I recently ran a Whole School Mailing List in Query Builder and discovered an unusual anomaly. There were two students in my system with two entries on the returned query. Both students have a complete record (with all personal information and family attachments) and a record that only contains their name. When I search my list of users, though (in User Admin or student profiles), I only see one entry for each student.
Is there a way for me to clear this up? I believe the error came about from an extra user profile that got created through the application process and deleted improperly, but I’m only guessing. It’s not causing a problem right now, but I’m concerned that something will get messed up down the road.
Hi Kevin, it does sound like some possible orphaned records in your database. But, in a query, it’s easy to end up with duplicates listed based on how table joins work, even if there is really only one copy of the record. So, to find the cause you’d need to do a bit of database investigation. One way to do this is to modify the query so that it includes the gibbonPersonID column, as this would tell you if there is truly more than one user record. If there isn’t, you could then check that gibbonPersonID on tables like gibbonStudentEnrolment, to see if there is perhaps a duplicate there. Hope this helps!

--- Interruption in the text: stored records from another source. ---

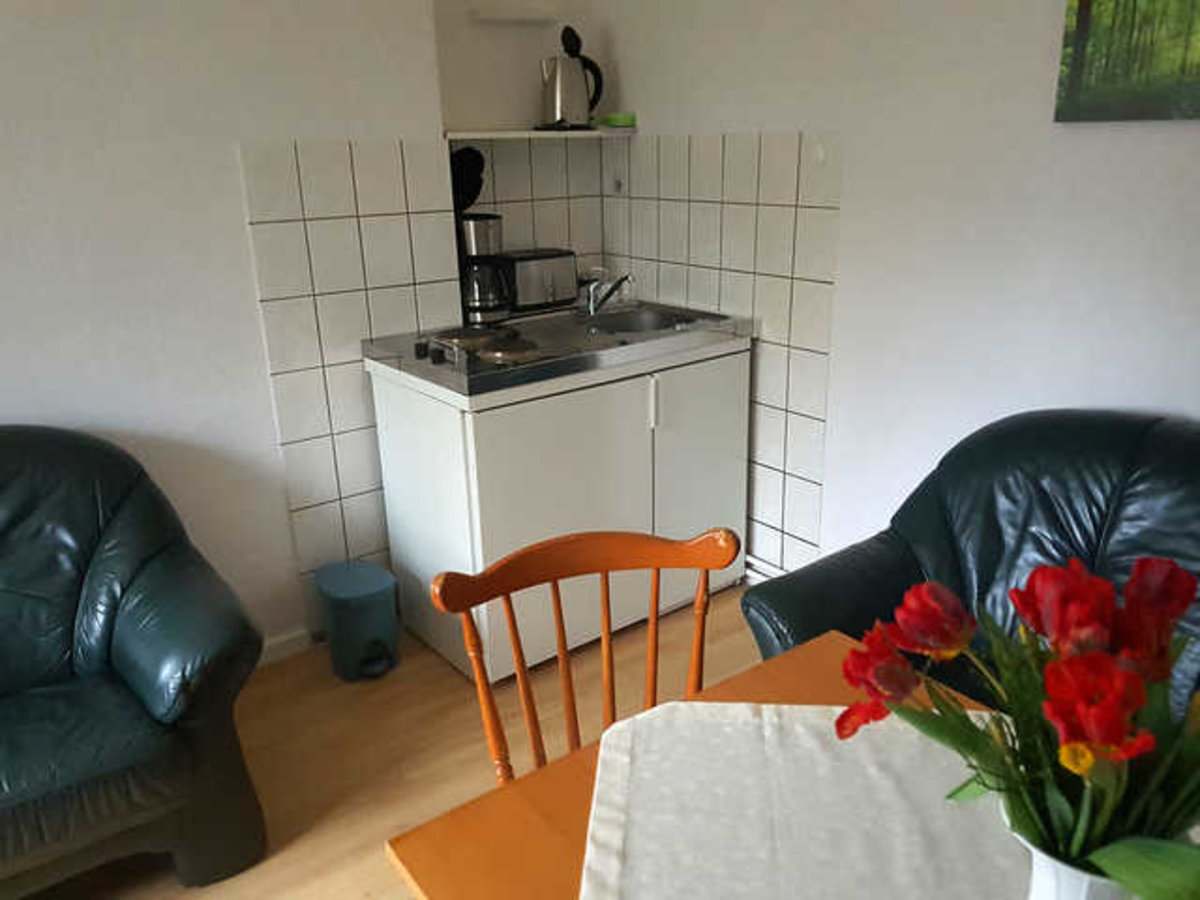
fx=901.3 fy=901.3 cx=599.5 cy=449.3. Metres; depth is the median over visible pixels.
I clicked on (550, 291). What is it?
toaster
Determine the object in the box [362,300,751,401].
countertop
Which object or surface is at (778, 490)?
tile backsplash
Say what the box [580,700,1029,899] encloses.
tablecloth
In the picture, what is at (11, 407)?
left wall
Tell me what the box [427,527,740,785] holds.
wooden chair
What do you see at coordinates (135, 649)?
leather armchair
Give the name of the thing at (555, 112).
electric kettle
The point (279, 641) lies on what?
baseboard
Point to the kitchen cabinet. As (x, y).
(619, 397)
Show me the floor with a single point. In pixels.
(478, 777)
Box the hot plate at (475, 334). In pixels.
[410,322,575,375]
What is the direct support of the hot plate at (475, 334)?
in the countertop
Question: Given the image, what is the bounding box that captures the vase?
[1018,830,1134,899]
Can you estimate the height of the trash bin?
0.294 m
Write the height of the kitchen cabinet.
0.874 m
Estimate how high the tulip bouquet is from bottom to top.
0.382 m
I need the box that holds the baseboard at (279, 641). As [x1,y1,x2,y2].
[257,627,312,665]
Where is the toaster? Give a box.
[499,249,578,314]
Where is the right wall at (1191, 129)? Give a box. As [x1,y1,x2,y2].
[599,0,1199,584]
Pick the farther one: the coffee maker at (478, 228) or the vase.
the coffee maker at (478, 228)
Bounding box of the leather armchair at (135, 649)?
[0,424,269,897]
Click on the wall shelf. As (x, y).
(485, 134)
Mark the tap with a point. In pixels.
(592, 308)
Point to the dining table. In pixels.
(542, 797)
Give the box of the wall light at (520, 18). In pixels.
[469,1,559,24]
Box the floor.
[11,585,768,899]
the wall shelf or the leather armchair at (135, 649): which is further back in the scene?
the wall shelf
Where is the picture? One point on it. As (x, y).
(1081, 56)
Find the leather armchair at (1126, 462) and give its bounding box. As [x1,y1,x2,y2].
[744,407,1199,729]
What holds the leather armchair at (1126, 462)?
on the floor
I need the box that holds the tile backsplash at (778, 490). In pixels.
[605,129,841,574]
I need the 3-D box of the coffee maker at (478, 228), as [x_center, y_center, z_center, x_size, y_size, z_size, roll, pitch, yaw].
[-0.390,-0.591,2.935,0.200,0.349,0.209,-15,23,-35]
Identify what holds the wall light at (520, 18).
attached to the alcove wall
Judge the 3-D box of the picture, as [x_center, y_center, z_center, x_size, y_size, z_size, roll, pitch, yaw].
[1.203,-0.897,1.644,0.032,0.546,0.692,-15,23,-35]
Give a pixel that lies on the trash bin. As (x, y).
(344, 603)
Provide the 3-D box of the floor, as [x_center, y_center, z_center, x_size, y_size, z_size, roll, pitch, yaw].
[-0.248,1.326,0.799,4.660,0.102,4.456,-15,23,-35]
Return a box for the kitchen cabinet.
[366,343,749,684]
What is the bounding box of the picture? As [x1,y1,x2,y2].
[1051,0,1199,123]
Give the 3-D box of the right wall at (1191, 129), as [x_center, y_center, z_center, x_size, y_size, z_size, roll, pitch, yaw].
[1.379,-0.427,1.758,0.182,2.502,4.364,-15,23,-35]
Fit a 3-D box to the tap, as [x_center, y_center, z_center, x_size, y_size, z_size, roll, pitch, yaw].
[0.032,-0.525,2.979,0.153,0.158,0.246,-15,23,-35]
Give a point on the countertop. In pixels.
(520, 369)
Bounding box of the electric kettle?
[538,27,604,132]
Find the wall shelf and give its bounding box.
[441,127,635,139]
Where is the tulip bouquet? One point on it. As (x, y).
(1059, 666)
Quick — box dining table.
[382,630,1026,899]
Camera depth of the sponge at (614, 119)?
3.07 m
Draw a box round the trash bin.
[315,559,400,681]
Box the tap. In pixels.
[583,271,633,317]
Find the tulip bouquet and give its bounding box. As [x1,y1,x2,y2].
[833,551,1199,899]
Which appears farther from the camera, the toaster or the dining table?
the toaster
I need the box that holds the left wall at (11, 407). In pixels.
[1,0,474,664]
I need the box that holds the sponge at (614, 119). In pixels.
[599,112,637,127]

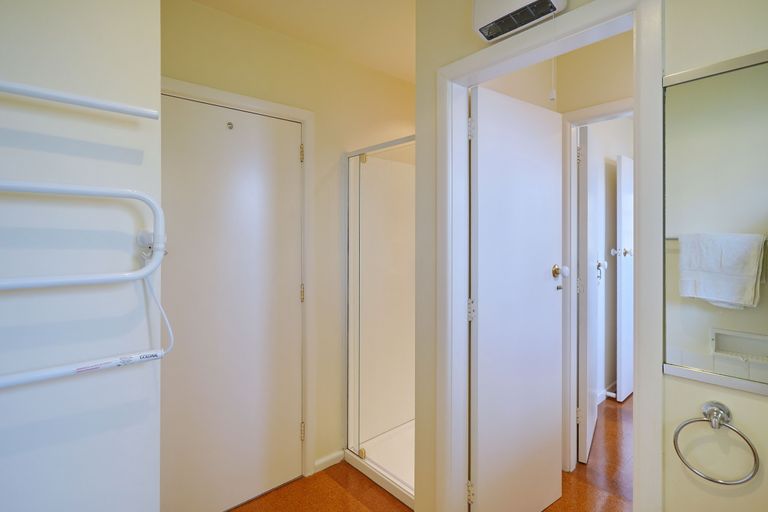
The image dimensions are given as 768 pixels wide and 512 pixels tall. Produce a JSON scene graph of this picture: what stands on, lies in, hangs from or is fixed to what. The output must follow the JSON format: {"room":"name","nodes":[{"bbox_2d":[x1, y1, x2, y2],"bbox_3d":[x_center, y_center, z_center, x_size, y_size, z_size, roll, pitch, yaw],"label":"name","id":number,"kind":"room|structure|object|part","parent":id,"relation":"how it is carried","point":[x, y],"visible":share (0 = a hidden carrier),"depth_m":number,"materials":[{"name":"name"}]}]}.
{"room":"bathroom","nodes":[
{"label":"bathroom","id":0,"kind":"room"},
{"bbox_2d":[0,0,162,509],"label":"left wall","id":1,"kind":"structure","parent":0,"point":[101,35],"depth_m":0.80,"materials":[{"name":"white paint"}]},
{"bbox_2d":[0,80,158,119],"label":"towel rail","id":2,"kind":"object","parent":1,"relation":"attached to","point":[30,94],"visible":0.99,"depth_m":0.77,"materials":[{"name":"white metal"}]},
{"bbox_2d":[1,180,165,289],"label":"towel rail","id":3,"kind":"object","parent":1,"relation":"attached to","point":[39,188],"visible":1,"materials":[{"name":"white metal"}]},
{"bbox_2d":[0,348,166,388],"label":"towel rail","id":4,"kind":"object","parent":1,"relation":"attached to","point":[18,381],"visible":0.99,"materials":[{"name":"white metal"}]},
{"bbox_2d":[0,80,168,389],"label":"towel radiator","id":5,"kind":"object","parent":1,"relation":"attached to","point":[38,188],"visible":0.99,"depth_m":0.75,"materials":[{"name":"white metal"}]},
{"bbox_2d":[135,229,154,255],"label":"wall bracket","id":6,"kind":"object","parent":1,"relation":"attached to","point":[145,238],"visible":0.61,"depth_m":0.87,"materials":[{"name":"white plastic"}]},
{"bbox_2d":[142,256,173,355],"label":"power cord","id":7,"kind":"object","parent":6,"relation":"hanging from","point":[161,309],"visible":0.67,"depth_m":0.91,"materials":[{"name":"white plastic"}]},
{"bbox_2d":[161,0,415,482],"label":"back wall","id":8,"kind":"structure","parent":0,"point":[242,66],"depth_m":2.06,"materials":[{"name":"beige paint"}]},
{"bbox_2d":[164,77,315,479],"bbox_3d":[-0.798,0.252,1.742,0.919,2.125,0.089,0,0,-42],"label":"door frame","id":9,"kind":"structure","parent":8,"relation":"attached to","point":[302,115],"depth_m":1.99,"materials":[{"name":"white paint"}]},
{"bbox_2d":[160,91,301,511],"bbox_3d":[-0.771,0.281,1.735,0.771,2.049,0.099,0,0,-42],"label":"door","id":10,"kind":"structure","parent":9,"relation":"in","point":[292,158],"depth_m":1.74,"materials":[{"name":"white paint"}]},
{"bbox_2d":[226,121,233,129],"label":"coat hook","id":11,"kind":"object","parent":10,"relation":"attached to","point":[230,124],"visible":0.98,"depth_m":1.71,"materials":[{"name":"silver metal"}]},
{"bbox_3d":[-0.487,-0.597,2.035,0.016,0.100,0.018,0,0,-42],"label":"hinge","id":12,"kind":"part","parent":9,"relation":"part of","materials":[{"name":"gold metal"}]},
{"bbox_3d":[-0.488,0.237,2.050,0.017,0.101,0.019,0,0,-42],"label":"hinge","id":13,"kind":"part","parent":9,"relation":"part of","materials":[{"name":"gold metal"}]},
{"bbox_2d":[313,449,344,472],"bbox_3d":[-0.343,1.278,2.112,0.221,0.069,0.014,0,0,-42],"label":"baseboard","id":14,"kind":"structure","parent":8,"relation":"attached to","point":[334,457],"depth_m":2.11,"materials":[{"name":"white paint"}]},
{"bbox_2d":[185,0,417,82],"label":"ceiling","id":15,"kind":"structure","parent":0,"point":[317,2],"depth_m":1.81,"materials":[{"name":"beige paint"}]},
{"bbox_2d":[233,393,633,511],"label":"floor","id":16,"kind":"structure","parent":0,"point":[358,505],"depth_m":1.92,"materials":[{"name":"brown"}]},
{"bbox_2d":[343,134,413,508],"bbox_3d":[0.312,0.313,2.145,0.835,1.969,0.830,0,0,-42],"label":"shower enclosure","id":17,"kind":"object","parent":16,"relation":"on","point":[361,453],"visible":0.54,"depth_m":2.22,"materials":[{"name":"white"}]},
{"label":"fitting","id":18,"kind":"part","parent":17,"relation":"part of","materials":[{"name":"gold metal"}]},
{"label":"hinge","id":19,"kind":"part","parent":17,"relation":"part of","materials":[{"name":"gold metal"}]},
{"bbox_2d":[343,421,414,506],"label":"shower tray","id":20,"kind":"object","parent":16,"relation":"on","point":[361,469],"visible":0.33,"depth_m":2.12,"materials":[{"name":"white plastic"}]},
{"bbox_2d":[414,0,638,511],"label":"partition wall","id":21,"kind":"structure","parent":0,"point":[418,85],"depth_m":1.55,"materials":[{"name":"beige paint"}]},
{"bbox_2d":[472,0,567,42],"bbox_3d":[0.465,-0.897,1.182,0.111,0.216,0.294,0,0,-42],"label":"electric heater","id":22,"kind":"object","parent":21,"relation":"attached to","point":[480,26],"visible":0.99,"depth_m":1.19,"materials":[{"name":"white"}]},
{"bbox_2d":[548,5,557,103],"bbox_3d":[0.579,-0.696,1.168,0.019,0.340,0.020,0,0,-42],"label":"pull cord","id":23,"kind":"object","parent":22,"relation":"hanging from","point":[552,96],"visible":0.96,"depth_m":1.17,"materials":[{"name":"white plastic"}]},
{"bbox_2d":[436,1,661,509],"bbox_3d":[0.546,0.259,1.259,0.138,2.087,0.768,0,0,-42],"label":"door frame","id":24,"kind":"structure","parent":21,"relation":"attached to","point":[576,32],"depth_m":1.11,"materials":[{"name":"white paint"}]},
{"bbox_2d":[468,82,562,511],"bbox_3d":[0.657,0.269,1.641,0.682,2.023,0.150,0,0,-42],"label":"open door","id":25,"kind":"structure","parent":24,"relation":"attached to","point":[480,430],"depth_m":1.59,"materials":[{"name":"white paint"}]},
{"bbox_3d":[0.387,-0.557,1.529,0.018,0.091,0.019,0,0,-42],"label":"hinge","id":26,"kind":"part","parent":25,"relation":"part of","materials":[{"name":"metal"}]},
{"bbox_3d":[0.387,1.065,1.533,0.024,0.090,0.027,0,0,-42],"label":"hinge","id":27,"kind":"part","parent":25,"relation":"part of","materials":[{"name":"metal"}]},
{"bbox_3d":[0.913,0.088,1.786,0.066,0.072,0.071,0,0,-42],"label":"brass doorknob","id":28,"kind":"part","parent":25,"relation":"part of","materials":[{"name":"metal"}]},
{"bbox_2d":[561,99,633,470],"bbox_3d":[1.414,0.241,1.796,0.125,2.126,0.863,0,0,-42],"label":"hallway door frame","id":29,"kind":"structure","parent":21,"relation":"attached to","point":[603,111],"depth_m":2.05,"materials":[{"name":"white paint"}]},
{"bbox_2d":[577,124,601,463],"bbox_3d":[1.374,0.247,2.321,0.136,2.057,0.674,0,0,32],"label":"hallway door","id":30,"kind":"structure","parent":29,"relation":"attached to","point":[585,318],"depth_m":2.10,"materials":[{"name":"white paint"}]},
{"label":"handle","id":31,"kind":"part","parent":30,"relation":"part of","materials":[{"name":"silver metal"}]},
{"bbox_2d":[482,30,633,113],"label":"hallway wall","id":32,"kind":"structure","parent":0,"point":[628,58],"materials":[{"name":"yellow paint"}]},
{"bbox_2d":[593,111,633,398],"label":"far room wall","id":33,"kind":"structure","parent":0,"point":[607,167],"depth_m":3.08,"materials":[{"name":"white paint"}]},
{"bbox_2d":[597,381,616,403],"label":"baseboard","id":34,"kind":"structure","parent":33,"relation":"attached to","point":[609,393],"depth_m":3.05,"materials":[{"name":"white paint"}]},
{"bbox_2d":[614,155,633,400],"bbox_3d":[2.280,0.201,3.118,0.745,2.122,0.114,0,0,-42],"label":"hallway door","id":35,"kind":"structure","parent":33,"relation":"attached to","point":[622,296],"depth_m":2.93,"materials":[{"name":"white paint"}]},
{"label":"knob","id":36,"kind":"part","parent":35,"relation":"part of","materials":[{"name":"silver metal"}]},
{"bbox_2d":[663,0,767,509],"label":"right wall","id":37,"kind":"structure","parent":0,"point":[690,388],"depth_m":0.85,"materials":[{"name":"paint"}]},
{"bbox_2d":[664,49,767,395],"bbox_3d":[0.996,-0.078,0.682,0.011,0.824,0.690,0,0,-42],"label":"mirror","id":38,"kind":"object","parent":37,"relation":"attached to","point":[702,336],"visible":0.99,"depth_m":0.85,"materials":[{"name":"silver mirror"}]},
{"bbox_2d":[674,401,759,483],"bbox_3d":[0.822,0.466,0.847,0.052,0.180,0.150,0,0,-42],"label":"towel ring","id":39,"kind":"object","parent":37,"relation":"attached to","point":[677,450],"visible":0.99,"depth_m":0.84,"materials":[{"name":"silver metal"}]}
]}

I was able to confirm that both students showing up twice in my query each have a single gibbonPersonID, so good news there. I was also able to pull them up and isolate their records on the table gibbonStudentEnrolment, but I didn’t see anything that would explain the two records in the query. The student who had been enrolled in our programs for two years had two entries for gibbonStudentEnrolmentID, while the student who was new only had one entry. Nothing else about the data in the table seemed off to me, but I will admit it gets a little confusing at times.
What other tables should I check? (You mentioned tables like gibbonStudentEnrolment, but I’m not sure which others to explore.) If I find something that’s off, how do I decide what to delete so I don’t break the database further?
Duplicates often happen in a query if you’re joining tables with a “one to many” relationship rather than a “one to one.” In this case, the lines from the first table will be multiplied by the lines in the second table when the query set is returned. This is the default behavior for table joins and often the desired result. However, to solve for this, you’ll likely want to use a GROUP BY statement, such as GROUP BY gibbonPerson.gibbonPersonID to return only one line per person. In this case, the student doesn’t actually exist in the database twice, the query is returning them twice, in context to the tables that have been queries (joining tables often multiplies the results).
Use grouping carefully though, as grouping things means that the results in the “one to many” relationship get flattened down into a single record, which can cause unexpected results. In the case of student enrollment, if you have gibbonPerson and join gibbonStudentEnrolment to it, there could be multiple enrollments per person. If you GROUP BY gibbonPerson.gibbonPersonID, it will flatten the gibbonStudentEnrolment results, but not necessarily in and specific order.